• **HOW TO COMPLETE THIS TASK**:
From the entries that follow, reproduce exactly and only the lines from the line with "2018-05-30: 18.83 -> 18.85" to the line with "2018-10-20: 19.17 -> 19.15", endpoints included.

• **DATASET CONTENT**:
::::
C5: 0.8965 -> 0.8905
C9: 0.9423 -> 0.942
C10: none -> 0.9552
::::
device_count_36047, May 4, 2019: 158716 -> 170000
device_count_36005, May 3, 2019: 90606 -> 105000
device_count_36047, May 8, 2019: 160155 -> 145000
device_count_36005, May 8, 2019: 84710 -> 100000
::::
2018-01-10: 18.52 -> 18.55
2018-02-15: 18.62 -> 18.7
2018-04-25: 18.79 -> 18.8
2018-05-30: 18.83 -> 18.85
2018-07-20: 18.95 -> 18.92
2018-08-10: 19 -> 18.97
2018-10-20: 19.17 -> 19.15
::::
• **OUTPUT BELOW**:
2018-05-30: 18.83 -> 18.85
2018-07-20: 18.95 -> 18.92
2018-08-10: 19 -> 18.97
2018-10-20: 19.17 -> 19.15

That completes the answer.